The web is being rewritten.
It's being rewritten around mobile.
It's being rewritten around services. This is the API revolution built on REST and JSON and the strategic need for SaaS solutions to talk to other SaaS solutions.
It's being rewritten around HTML5 browser-based applications that support mobile and talk to services. 95% of your clients are now on great browsers. To not embrace that shift is a huge opportunity loss, in addition to being costly and a poorer user experience.
It's being rewritten around UX (user experience) and the expectation that software be extremely usable. Ugly apps without a backend API and a client-side architecture run the risk of going the way of non-web applications 15 years ago.
Startups are selecting stacks that support this new reality. The MEAN stack- Mongo, Express, Angular and Node- is mobile friendly, built around REST services, and uses data-driven browser applications to deliver the best possible web user experience.
Everyone else is moving their front end to the HAT stack- HTML5, AngularJS (or similar Application Framework) and Thin-servers (or thinner servers) that focus on data and security and not the application logic. Applications written this way are faster to develop, provide a better user experience, and are much more flexible in supporting future features or changes of direction.
AngularJS is the framework that is leading the way. At Rangle.io we specialize in AngularJS and the HAT and MEAN stacks. We do the front-end application engineering for all our clients, building AngularJS applications than incorporate best practices and talk to a REST API (in Node.js if we've written it, in any language if our client has written it).
And its not just about getting the application done, even though that's reason enough to use AngularJS.
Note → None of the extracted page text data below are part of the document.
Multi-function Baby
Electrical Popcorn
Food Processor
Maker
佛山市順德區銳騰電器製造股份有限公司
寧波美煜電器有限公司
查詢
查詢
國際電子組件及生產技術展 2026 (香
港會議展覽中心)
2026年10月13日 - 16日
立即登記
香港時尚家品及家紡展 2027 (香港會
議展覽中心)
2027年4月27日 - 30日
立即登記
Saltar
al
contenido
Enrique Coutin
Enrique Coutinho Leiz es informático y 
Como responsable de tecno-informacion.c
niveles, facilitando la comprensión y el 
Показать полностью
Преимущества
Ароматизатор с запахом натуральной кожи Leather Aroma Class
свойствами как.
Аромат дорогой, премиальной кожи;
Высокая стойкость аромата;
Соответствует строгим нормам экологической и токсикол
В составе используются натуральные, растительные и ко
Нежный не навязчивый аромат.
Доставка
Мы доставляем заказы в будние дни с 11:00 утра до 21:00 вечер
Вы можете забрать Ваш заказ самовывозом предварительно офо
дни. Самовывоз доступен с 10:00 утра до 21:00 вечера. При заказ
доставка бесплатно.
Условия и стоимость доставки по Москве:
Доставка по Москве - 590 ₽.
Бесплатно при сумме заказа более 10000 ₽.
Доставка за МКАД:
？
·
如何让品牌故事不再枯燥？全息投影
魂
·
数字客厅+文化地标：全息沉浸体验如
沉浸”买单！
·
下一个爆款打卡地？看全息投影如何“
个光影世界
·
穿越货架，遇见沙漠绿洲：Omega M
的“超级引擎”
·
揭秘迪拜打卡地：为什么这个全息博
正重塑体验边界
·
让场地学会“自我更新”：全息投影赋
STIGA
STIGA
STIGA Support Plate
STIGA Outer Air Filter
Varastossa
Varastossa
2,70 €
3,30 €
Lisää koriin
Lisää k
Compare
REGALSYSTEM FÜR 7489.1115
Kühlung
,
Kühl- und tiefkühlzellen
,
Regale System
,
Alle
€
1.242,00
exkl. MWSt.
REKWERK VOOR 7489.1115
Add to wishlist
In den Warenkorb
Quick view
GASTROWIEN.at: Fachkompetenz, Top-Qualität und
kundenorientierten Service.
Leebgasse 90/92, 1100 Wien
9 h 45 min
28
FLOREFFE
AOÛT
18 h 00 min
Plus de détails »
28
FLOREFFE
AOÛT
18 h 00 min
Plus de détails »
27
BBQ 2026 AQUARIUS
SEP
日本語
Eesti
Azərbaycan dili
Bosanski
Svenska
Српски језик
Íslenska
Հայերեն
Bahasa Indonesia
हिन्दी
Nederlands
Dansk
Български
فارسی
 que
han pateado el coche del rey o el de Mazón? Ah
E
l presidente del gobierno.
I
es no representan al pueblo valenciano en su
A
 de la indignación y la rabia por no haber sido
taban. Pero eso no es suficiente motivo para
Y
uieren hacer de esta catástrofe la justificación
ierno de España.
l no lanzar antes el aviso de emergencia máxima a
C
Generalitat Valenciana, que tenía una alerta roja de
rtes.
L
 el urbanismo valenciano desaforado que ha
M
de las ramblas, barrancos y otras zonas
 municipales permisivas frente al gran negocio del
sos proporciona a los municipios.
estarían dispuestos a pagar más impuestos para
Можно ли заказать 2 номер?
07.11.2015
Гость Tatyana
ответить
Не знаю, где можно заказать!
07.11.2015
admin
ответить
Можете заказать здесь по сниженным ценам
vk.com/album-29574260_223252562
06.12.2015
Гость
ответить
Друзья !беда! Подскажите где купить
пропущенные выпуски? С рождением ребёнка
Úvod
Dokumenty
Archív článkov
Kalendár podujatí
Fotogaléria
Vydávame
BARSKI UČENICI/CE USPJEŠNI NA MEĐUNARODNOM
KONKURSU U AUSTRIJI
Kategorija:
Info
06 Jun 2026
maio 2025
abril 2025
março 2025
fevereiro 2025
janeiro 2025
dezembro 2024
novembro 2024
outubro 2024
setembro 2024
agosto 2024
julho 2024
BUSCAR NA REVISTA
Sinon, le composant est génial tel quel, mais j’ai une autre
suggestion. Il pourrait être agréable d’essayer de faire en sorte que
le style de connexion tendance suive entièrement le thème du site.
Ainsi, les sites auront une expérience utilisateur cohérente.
A traditional web application may have a commercial lifespan of 5-7 years, but a technical one of only 2-3 (i.e. the point at which you desperately want to rewrite it due to slow incremental feature additions or missing modern capabilities). AngularJS, because of the architectural benefits it provides, has a much longer technical lifespan. New features are easier add, old features are easier to change. HTML5 as the view promises future interoperability with web components and upcoming new web standards.
All in all, it's safe to say that any new web application development that doesn't use AngularJS or a similar framework is immediately taking on a huge technical debt before the first line of code is written. The nature and architecture of the web has changed, and development teams should have an unbelievably good reason to ignore this reality for all future development.